Они стояли с Тимохиным на балюстраде, возле огромного гипсового Ломоносова и разглядывали первокурсниц.
— Вот эта, видишь, у колонны? — говорил Алексей, неловко поправляя очки, к которым никак не мог привыкнуть.
— Ну что ты! Цыганка какая-то!.. Лучше посмотри мою.

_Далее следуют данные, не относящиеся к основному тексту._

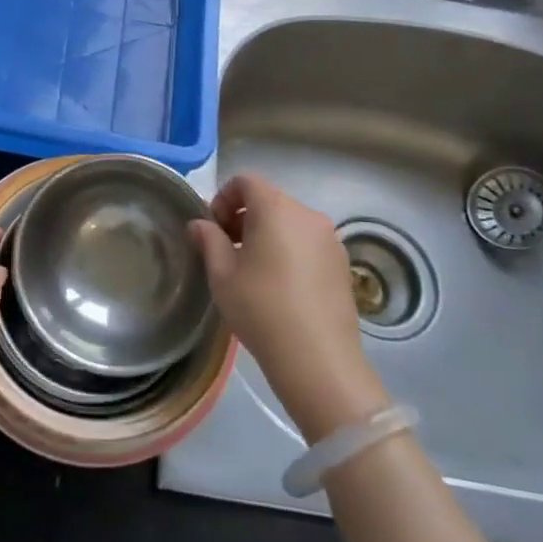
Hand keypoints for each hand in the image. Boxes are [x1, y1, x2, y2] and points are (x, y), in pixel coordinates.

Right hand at [190, 174, 389, 441]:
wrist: (318, 359)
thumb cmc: (261, 308)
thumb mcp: (222, 274)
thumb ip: (208, 240)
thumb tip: (200, 224)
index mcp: (276, 208)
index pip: (246, 181)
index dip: (223, 198)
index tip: (213, 229)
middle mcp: (307, 214)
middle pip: (269, 200)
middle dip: (243, 217)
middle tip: (226, 249)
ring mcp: (330, 239)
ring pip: (290, 222)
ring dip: (267, 233)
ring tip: (252, 270)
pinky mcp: (342, 264)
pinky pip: (308, 243)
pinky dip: (289, 250)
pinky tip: (280, 285)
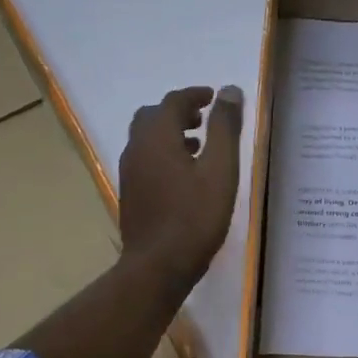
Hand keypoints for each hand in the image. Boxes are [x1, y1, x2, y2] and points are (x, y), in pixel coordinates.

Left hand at [118, 84, 244, 288]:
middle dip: (179, 112)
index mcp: (157, 137)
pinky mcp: (131, 193)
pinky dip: (164, 152)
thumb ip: (223, 127)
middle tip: (204, 118)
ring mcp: (130, 172)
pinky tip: (185, 174)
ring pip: (147, 139)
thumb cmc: (194, 216)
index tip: (214, 96)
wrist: (157, 266)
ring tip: (199, 143)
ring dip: (170, 132)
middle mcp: (137, 148)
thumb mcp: (219, 169)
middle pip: (153, 116)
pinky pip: (146, 159)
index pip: (173, 102)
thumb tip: (228, 90)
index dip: (195, 95)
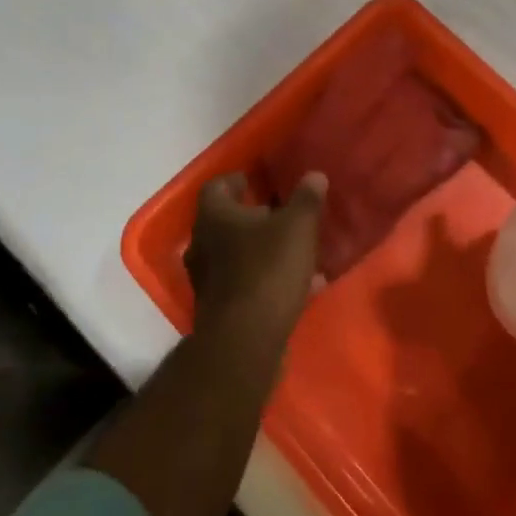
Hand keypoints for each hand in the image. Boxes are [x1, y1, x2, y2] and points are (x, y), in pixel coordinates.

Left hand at [185, 172, 327, 343]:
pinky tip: (297, 285)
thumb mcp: (297, 227)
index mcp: (214, 216)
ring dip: (259, 249)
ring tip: (293, 249)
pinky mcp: (218, 308)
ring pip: (234, 253)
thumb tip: (314, 176)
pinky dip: (264, 277)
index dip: (236, 181)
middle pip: (224, 221)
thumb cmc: (267, 269)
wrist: (244, 340)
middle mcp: (201, 243)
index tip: (256, 181)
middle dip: (251, 216)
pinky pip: (243, 282)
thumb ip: (306, 199)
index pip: (217, 186)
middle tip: (279, 213)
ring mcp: (206, 279)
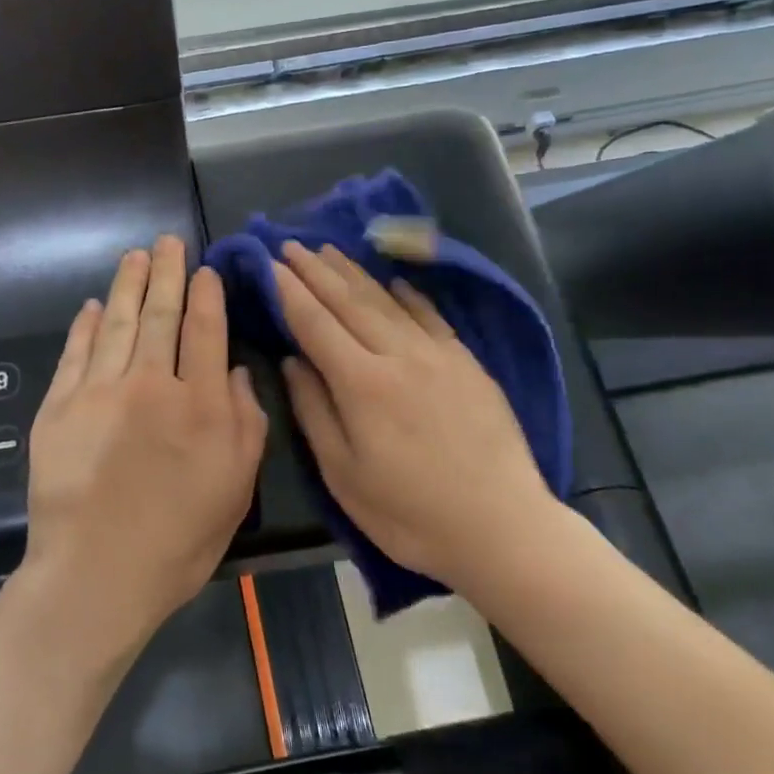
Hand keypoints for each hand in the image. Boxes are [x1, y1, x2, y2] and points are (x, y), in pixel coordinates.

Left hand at [24, 236, 268, 648]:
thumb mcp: (235, 488)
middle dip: (166, 274)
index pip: (204, 331)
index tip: (205, 270)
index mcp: (198, 403)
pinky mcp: (59, 406)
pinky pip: (75, 352)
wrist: (95, 574)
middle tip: (167, 242)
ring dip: (127, 286)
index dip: (206, 295)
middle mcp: (149, 384)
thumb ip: (245, 422)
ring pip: (118, 323)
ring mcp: (98, 391)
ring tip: (135, 256)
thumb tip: (232, 371)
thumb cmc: (178, 539)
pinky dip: (85, 325)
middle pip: (160, 315)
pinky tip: (92, 306)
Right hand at [273, 243, 563, 592]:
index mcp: (361, 384)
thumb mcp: (345, 475)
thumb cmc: (410, 514)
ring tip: (329, 250)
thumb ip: (315, 412)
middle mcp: (398, 355)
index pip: (315, 323)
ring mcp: (437, 355)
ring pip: (387, 301)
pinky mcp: (467, 363)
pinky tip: (393, 282)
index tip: (270, 264)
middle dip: (315, 271)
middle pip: (348, 302)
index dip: (289, 291)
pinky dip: (408, 294)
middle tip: (291, 244)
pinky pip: (431, 316)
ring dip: (354, 273)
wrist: (503, 528)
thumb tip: (293, 360)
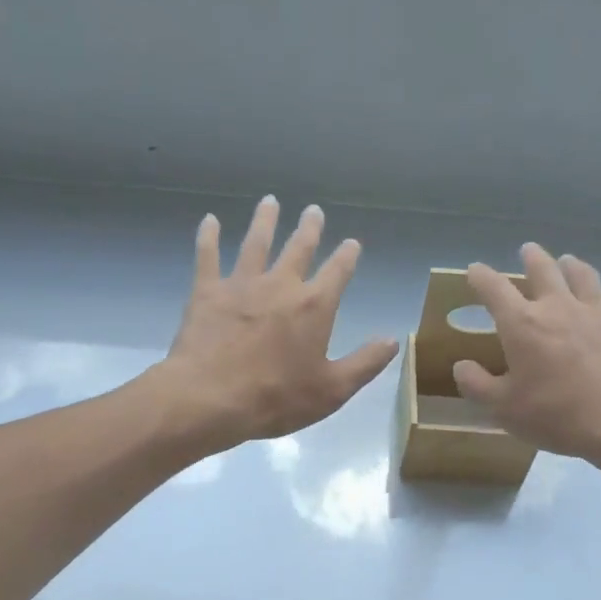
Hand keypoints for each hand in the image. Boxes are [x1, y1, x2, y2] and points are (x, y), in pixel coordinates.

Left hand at [157, 197, 399, 451]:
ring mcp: (241, 284)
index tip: (352, 243)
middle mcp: (280, 285)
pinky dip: (208, 237)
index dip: (347, 255)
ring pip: (256, 243)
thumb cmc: (277, 398)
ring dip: (265, 220)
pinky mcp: (208, 292)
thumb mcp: (332, 390)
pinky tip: (209, 221)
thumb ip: (365, 363)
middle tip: (314, 210)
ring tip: (270, 201)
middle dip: (309, 228)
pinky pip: (208, 256)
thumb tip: (393, 340)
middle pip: (298, 248)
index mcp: (314, 306)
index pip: (337, 271)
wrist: (211, 397)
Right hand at [453, 243, 600, 464]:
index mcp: (522, 324)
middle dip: (532, 258)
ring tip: (568, 261)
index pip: (494, 289)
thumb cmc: (556, 414)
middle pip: (544, 270)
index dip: (481, 277)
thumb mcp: (503, 408)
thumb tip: (461, 366)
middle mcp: (558, 307)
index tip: (474, 270)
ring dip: (573, 266)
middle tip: (527, 250)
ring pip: (584, 276)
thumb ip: (477, 385)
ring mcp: (597, 313)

Оба были невинны, оба грешили против правды, употребляя слово «моя», и каждый знал это о другом. Но было приятно участвовать в игре, где дозволялось называть «моей» любую, самую хорошенькую студентку…
Давние университетские безалаберные годы, когда все еще было впереди, когда ты не понимал, что будешь обманут.
Но вот Тимохин оказался в конусе света, понял, что может быть увиден, и тотчас преобразился: глаза весело заблестели, сам подтянулся, защебетал, зачирикал и через десять минут был веселей всех, шутил, смешил, тормошил словами. Он снова был тем, давним, университетским.
— А ведь не выпил ни глотка! — изумился друг-издатель.
— Я могу выключиться, — спокойно и насмешливо отозвался Тимохин.
Друг-издатель несколько струхнул и переместился на Алексея, ругая его, его образ жизни, его девиц.